WORK ITEM.
For each line of the data below, copy it if it holds the word "subject".
===== EXTRACTED RECORDS =====
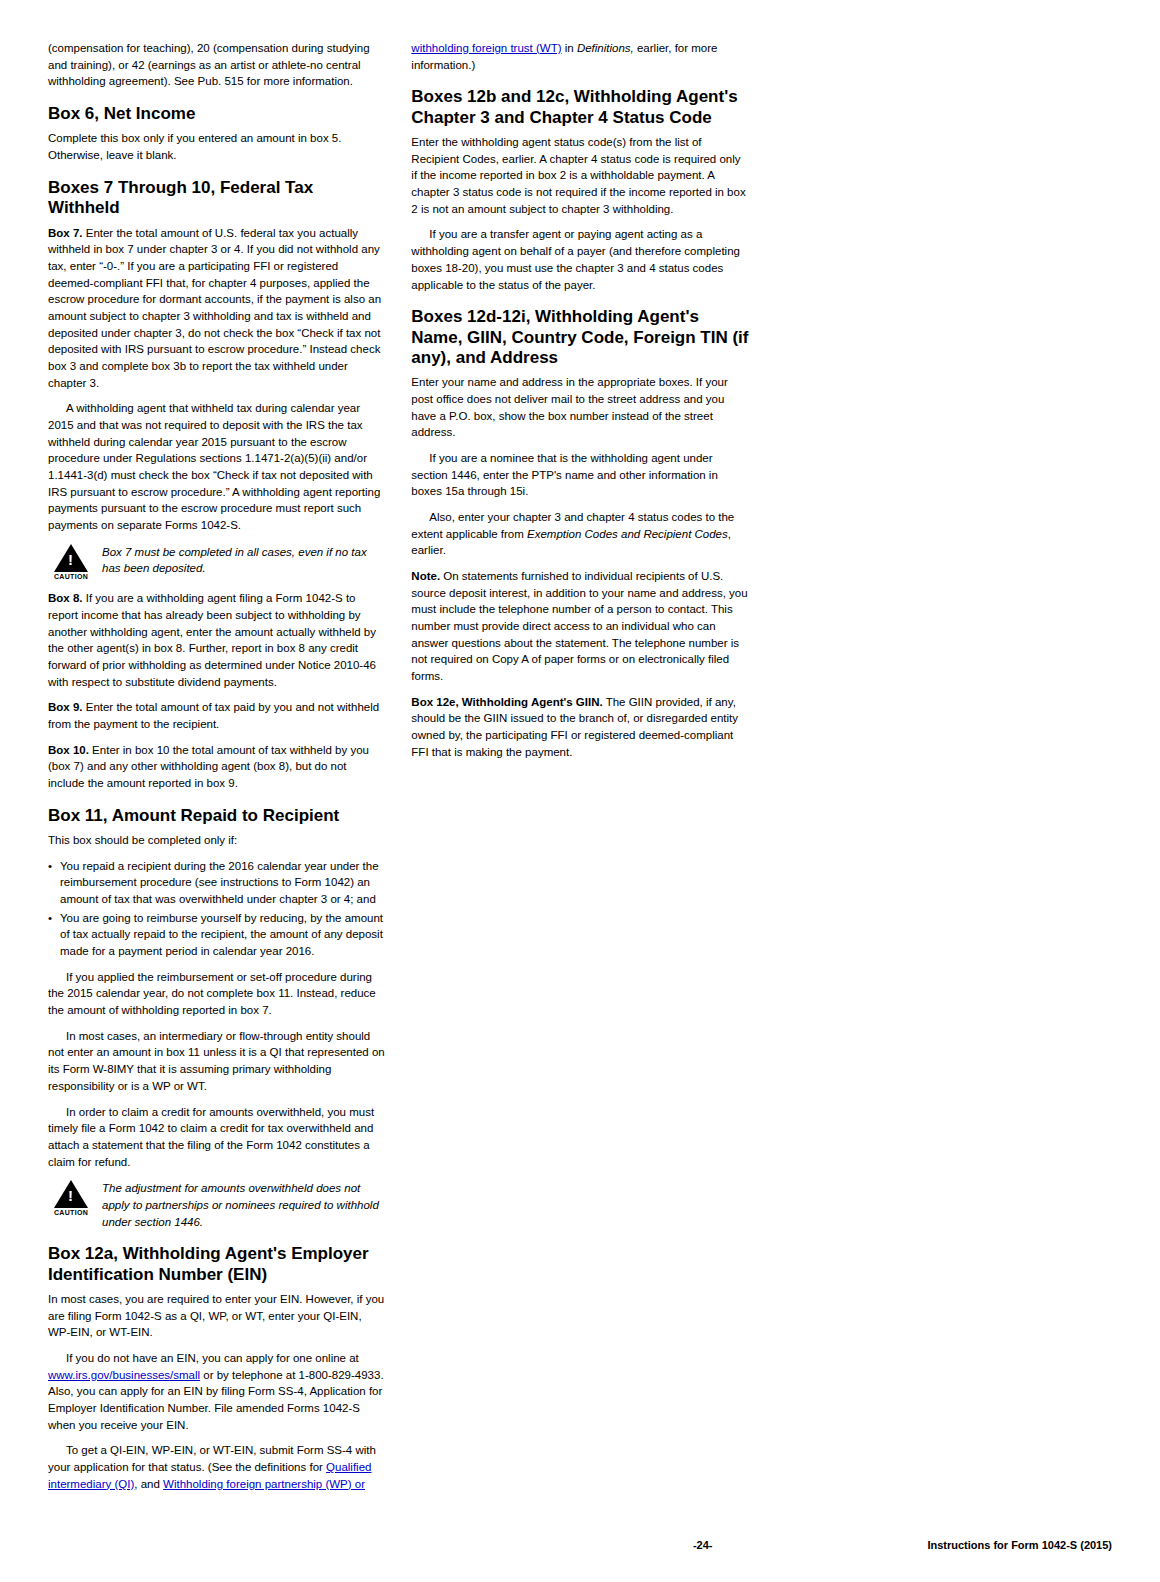(compensation for teaching), 20 (compensation during studying and training), or 42 (earnings as an artist or athlete-no central withholding agreement). See Pub. 515 for more information.
Box 6, Net Income
Complete this box only if you entered an amount in box 5. Otherwise, leave it blank.
Boxes 7 Through 10, Federal Tax Withheld
Box 7. Enter the total amount of U.S. federal tax you actually withheld in box 7 under chapter 3 or 4. If you did not withhold any tax, enter “-0-.” If you are a participating FFI or registered deemed-compliant FFI that, for chapter 4 purposes, applied the escrow procedure for dormant accounts, if the payment is also an amount subject to chapter 3 withholding and tax is withheld and deposited under chapter 3, do not check the box “Check if tax not deposited with IRS pursuant to escrow procedure.” Instead check box 3 and complete box 3b to report the tax withheld under chapter 3.
A withholding agent that withheld tax during calendar year 2015 and that was not required to deposit with the IRS the tax withheld during calendar year 2015 pursuant to the escrow procedure under Regulations sections 1.1471-2(a)(5)(ii) and/or 1.1441-3(d) must check the box “Check if tax not deposited with IRS pursuant to escrow procedure.” A withholding agent reporting payments pursuant to the escrow procedure must report such payments on separate Forms 1042-S.
CAUTION
Box 7 must be completed in all cases, even if no tax has been deposited.
Box 8. If you are a withholding agent filing a Form 1042-S to report income that has already been subject to withholding by another withholding agent, enter the amount actually withheld by the other agent(s) in box 8. Further, report in box 8 any credit forward of prior withholding as determined under Notice 2010-46 with respect to substitute dividend payments.
Box 9. Enter the total amount of tax paid by you and not withheld from the payment to the recipient.
Box 10. Enter in box 10 the total amount of tax withheld by you (box 7) and any other withholding agent (box 8), but do not include the amount reported in box 9.
Box 11, Amount Repaid to Recipient
This box should be completed only if:
You repaid a recipient during the 2016 calendar year under the reimbursement procedure (see instructions to Form 1042) an amount of tax that was overwithheld under chapter 3 or 4; and
You are going to reimburse yourself by reducing, by the amount of tax actually repaid to the recipient, the amount of any deposit made for a payment period in calendar year 2016.
If you applied the reimbursement or set-off procedure during the 2015 calendar year, do not complete box 11. Instead, reduce the amount of withholding reported in box 7.
In most cases, an intermediary or flow-through entity should not enter an amount in box 11 unless it is a QI that represented on its Form W-8IMY that it is assuming primary withholding responsibility or is a WP or WT.
In order to claim a credit for amounts overwithheld, you must timely file a Form 1042 to claim a credit for tax overwithheld and attach a statement that the filing of the Form 1042 constitutes a claim for refund.
CAUTION
The adjustment for amounts overwithheld does not apply to partnerships or nominees required to withhold under section 1446.
Box 12a, Withholding Agent's Employer Identification Number (EIN)
In most cases, you are required to enter your EIN. However, if you are filing Form 1042-S as a QI, WP, or WT, enter your QI-EIN, WP-EIN, or WT-EIN.
If you do not have an EIN, you can apply for one online at www.irs.gov/businesses/small or by telephone at 1-800-829-4933. Also, you can apply for an EIN by filing Form SS-4, Application for Employer Identification Number. File amended Forms 1042-S when you receive your EIN.
To get a QI-EIN, WP-EIN, or WT-EIN, submit Form SS-4 with your application for that status. (See the definitions for Qualified intermediary (QI), and Withholding foreign partnership (WP) or withholding foreign trust (WT) in Definitions, earlier, for more information.)
Boxes 12b and 12c, Withholding Agent's Chapter 3 and Chapter 4 Status Code
Enter the withholding agent status code(s) from the list of Recipient Codes, earlier. A chapter 4 status code is required only if the income reported in box 2 is a withholdable payment. A chapter 3 status code is not required if the income reported in box 2 is not an amount subject to chapter 3 withholding.
If you are a transfer agent or paying agent acting as a withholding agent on behalf of a payer (and therefore completing boxes 18-20), you must use the chapter 3 and 4 status codes applicable to the status of the payer.
Boxes 12d-12i, Withholding Agent's Name, GIIN, Country Code, Foreign TIN (if any), and Address
Enter your name and address in the appropriate boxes. If your post office does not deliver mail to the street address and you have a P.O. box, show the box number instead of the street address.
If you are a nominee that is the withholding agent under section 1446, enter the PTP's name and other information in boxes 15a through 15i.
Also, enter your chapter 3 and chapter 4 status codes to the extent applicable from Exemption Codes and Recipient Codes, earlier.
Note. On statements furnished to individual recipients of U.S. source deposit interest, in addition to your name and address, you must include the telephone number of a person to contact. This number must provide direct access to an individual who can answer questions about the statement. The telephone number is not required on Copy A of paper forms or on electronically filed forms.
Box 12e, Withholding Agent's GIIN. The GIIN provided, if any, should be the GIIN issued to the branch of, or disregarded entity owned by, the participating FFI or registered deemed-compliant FFI that is making the payment.
-24-
Instructions for Form 1042-S (2015)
=====
ANSWER.
Box 7. Enter the total amount of U.S. federal tax you actually withheld in box 7 under chapter 3 or 4. If you did not withhold any tax, enter “-0-.” If you are a participating FFI or registered deemed-compliant FFI that, for chapter 4 purposes, applied the escrow procedure for dormant accounts, if the payment is also an amount subject to chapter 3 withholding and tax is withheld and deposited under chapter 3, do not check the box “Check if tax not deposited with IRS pursuant to escrow procedure.” Instead check box 3 and complete box 3b to report the tax withheld under chapter 3.
Box 8. If you are a withholding agent filing a Form 1042-S to report income that has already been subject to withholding by another withholding agent, enter the amount actually withheld by the other agent(s) in box 8. Further, report in box 8 any credit forward of prior withholding as determined under Notice 2010-46 with respect to substitute dividend payments.
Enter the withholding agent status code(s) from the list of Recipient Codes, earlier. A chapter 4 status code is required only if the income reported in box 2 is a withholdable payment. A chapter 3 status code is not required if the income reported in box 2 is not an amount subject to chapter 3 withholding.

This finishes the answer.